Other cell therapies are being evaluated in clinical trials in the gastric cancer indication, and 1 of these is CARSgen’s CT041 therapy. CT041 is being evaluated in a phase 1 trial (NCT03874897) which last reported data in late 2022. Treated patients with gastric cancer had an overall response rate of 48.6% and a disease control rate of 73.0%. The 6-month duration of response rate was 44.8%. No grade 3 or higher CRS or neurotoxicities, treatment-related deaths or dose-limiting toxicities were reported.2

CARsgen is also pursuing next-generation therapies in the indication, with Hong Ma, senior vice president of clinical development for cancer immunotherapy, telling CGTLiveTM about their new CycloCAR technology “to try to address the challenges we are facing using CAR T targeting solid tumors, namely CAR T persistence.” Ma added that CAR T-cell therapies require “strong preconditioning and a lymphodepletion regimen.

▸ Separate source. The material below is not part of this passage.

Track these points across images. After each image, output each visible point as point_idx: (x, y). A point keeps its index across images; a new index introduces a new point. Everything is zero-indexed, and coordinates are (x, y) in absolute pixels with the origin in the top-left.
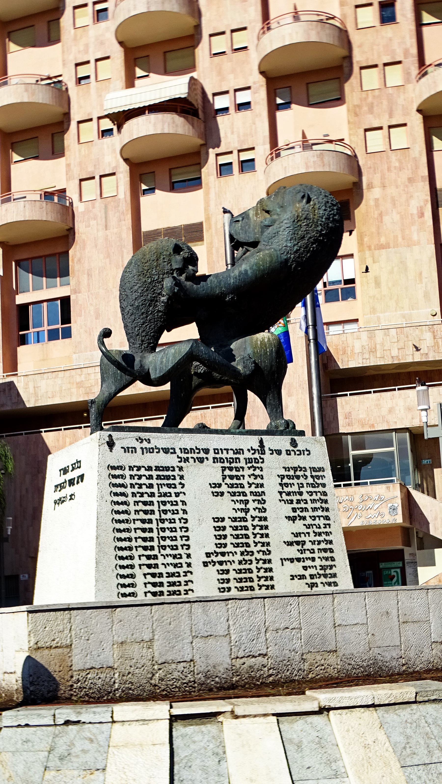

With CycloCAR, we arm the CAR T using interleukin-7 CCR 21. Hopefully this improves the T cell persistence, and we have some preclinical data that show in animal models, you may not require lymphodepletion anymore.”

1. Park HS, Choi EJ, Yu JI, et al. The efficacy and safety of PD-L1-specific CAR-T in advanced gastric cancer. Presented at: AACR Annual Meeting 2023, April 14-19; Orlando, Florida. Abstract #889
2. Ma H. CLDN18.2-targeted CAR T-cell therapy CT041 in subjects with cancers of the digestive system. Presented at: 7th Annual CAR-TCR Summit 2022, September 19-22, Boston, MA.